= Try it =
Return every entry exactly as written, with the pictures removed.

--- Records to process Enclosed Below ---

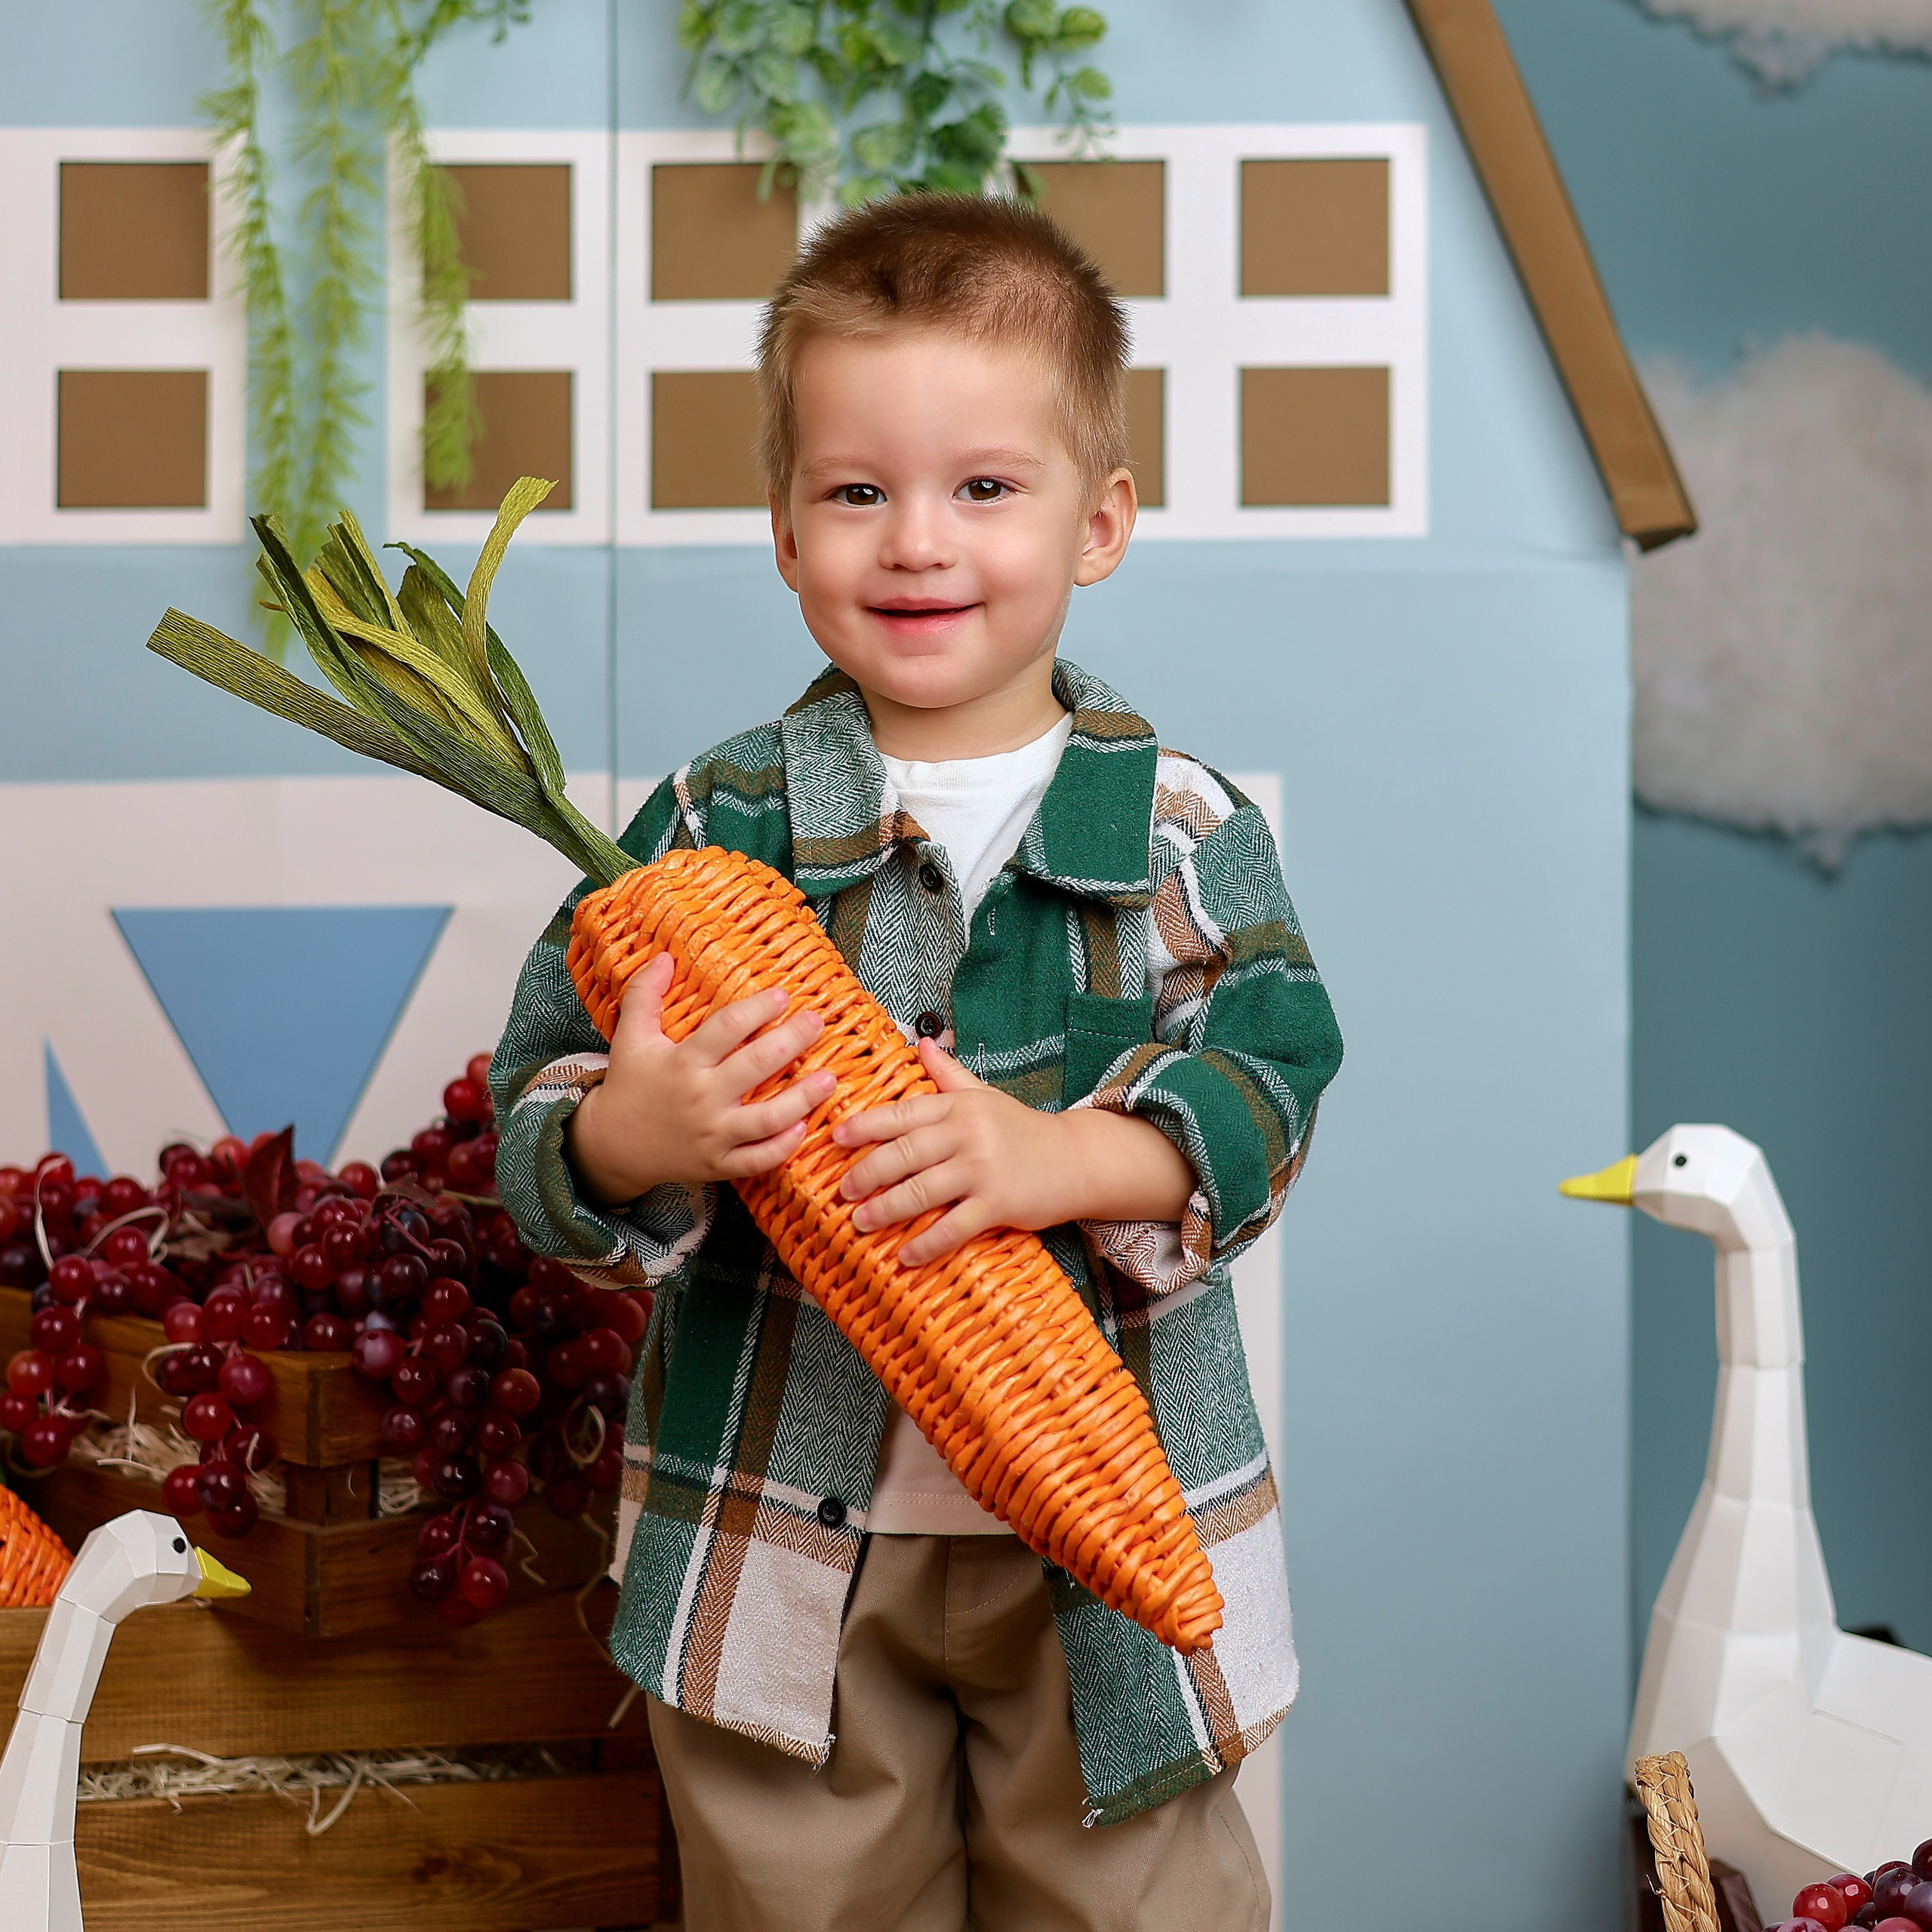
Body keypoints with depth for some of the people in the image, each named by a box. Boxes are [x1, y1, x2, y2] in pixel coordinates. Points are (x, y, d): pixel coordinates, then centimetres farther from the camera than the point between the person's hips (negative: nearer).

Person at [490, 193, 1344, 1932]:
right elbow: (539, 1116, -5)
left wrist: (1062, 1159, -30)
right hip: (786, 1533, 0)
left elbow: (1265, 1084, -12)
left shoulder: (1181, 830, -3)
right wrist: (627, 1139, -28)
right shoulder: (716, 825, -3)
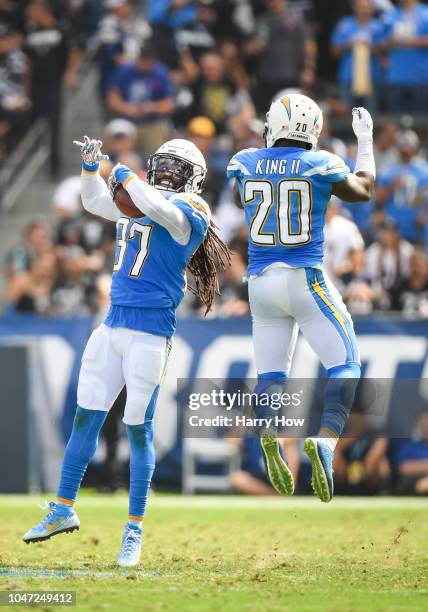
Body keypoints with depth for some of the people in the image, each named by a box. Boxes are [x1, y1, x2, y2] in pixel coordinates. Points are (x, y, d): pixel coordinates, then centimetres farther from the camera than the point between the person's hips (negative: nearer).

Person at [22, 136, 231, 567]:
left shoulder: (188, 212, -5)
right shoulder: (137, 202, 16)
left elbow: (158, 210, -26)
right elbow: (95, 202, 30)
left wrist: (126, 177, -11)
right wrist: (91, 167, 13)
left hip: (151, 331, -7)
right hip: (113, 325, 7)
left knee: (138, 427, -3)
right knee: (86, 416, 8)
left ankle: (134, 530, 5)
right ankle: (63, 509, 19)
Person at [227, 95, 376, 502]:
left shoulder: (246, 163, 2)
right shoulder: (321, 165, -6)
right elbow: (364, 191, 14)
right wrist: (365, 141, 27)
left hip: (260, 282, 3)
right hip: (306, 280, -3)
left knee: (270, 374, 13)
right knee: (345, 367, 3)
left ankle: (269, 434, -18)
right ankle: (325, 440, -22)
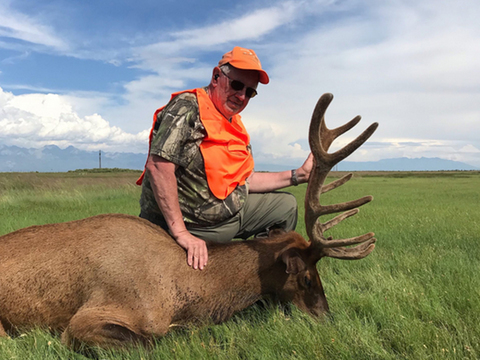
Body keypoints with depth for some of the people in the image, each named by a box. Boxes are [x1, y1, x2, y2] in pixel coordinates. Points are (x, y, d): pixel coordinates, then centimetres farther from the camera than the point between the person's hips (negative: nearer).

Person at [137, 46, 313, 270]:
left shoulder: (235, 126, 8)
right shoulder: (188, 108, -20)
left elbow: (246, 180, 10)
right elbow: (158, 167, -29)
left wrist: (299, 175, 4)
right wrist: (181, 233, -31)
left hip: (232, 211, 9)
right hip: (193, 229, -8)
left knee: (286, 205, 12)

--- End of Enclosed Records to process ---

= Exercise solution =
Body keypoints with depth for some of the people in the image, each named by a box. Boxes are [x1, y1, x2, y2] in pixel coordinates. Points are (x, y, d): pixel coordinates, then centimetres farther from the camera than the point between the person's hips (negative: nearer).

Person at [490, 193, 1344, 1932]:
right elbow: (539, 1116, -5)
left wrist: (1062, 1159, -30)
right hip: (786, 1533, 0)
left elbow: (1265, 1084, -12)
left shoulder: (1181, 830, -3)
right wrist: (627, 1139, -28)
right shoulder: (716, 825, -3)
Body keypoints with depth for some of the people in the image, each named by a box. Boxes are [x1, y1, x2, y2] in pixel coordinates. Points are (x, y, d): pixel coordinates, then centimetres farther from the camera than the point between the person's hips (negative: nearer).

Person at [22, 136, 231, 567]:
left shoulder: (188, 212, -5)
right shoulder: (137, 202, 16)
left elbow: (158, 210, -26)
right elbow: (95, 202, 30)
left wrist: (126, 177, -11)
right wrist: (91, 167, 13)
left hip: (151, 331, -7)
right hip: (113, 325, 7)
left knee: (138, 427, -3)
right knee: (86, 416, 8)
left ankle: (134, 530, 5)
right ankle: (63, 509, 19)
Person at [227, 95, 376, 502]:
left shoulder: (246, 163, 2)
right shoulder: (321, 165, -6)
right elbow: (364, 191, 14)
right wrist: (365, 141, 27)
left hip: (260, 282, 3)
right hip: (306, 280, -3)
left knee: (270, 374, 13)
right knee: (345, 367, 3)
left ankle: (269, 434, -18)
right ankle: (325, 440, -22)
Body keypoints with depth for some of the people in the image, each named by a box. Boxes are [x1, y1, x2, y2] in pixel coordinates. Points are (x, y, d): pixel coordinates, then centimetres farther from the camera than the point between the person's hips (negative: nearer).

Person at [137, 46, 313, 270]:
left shoulder: (235, 126, 8)
right shoulder: (188, 108, -20)
left elbow: (246, 180, 10)
right elbow: (158, 167, -29)
left wrist: (299, 175, 4)
right wrist: (181, 233, -31)
left hip: (232, 211, 9)
right hip: (193, 229, -8)
left knee: (286, 205, 12)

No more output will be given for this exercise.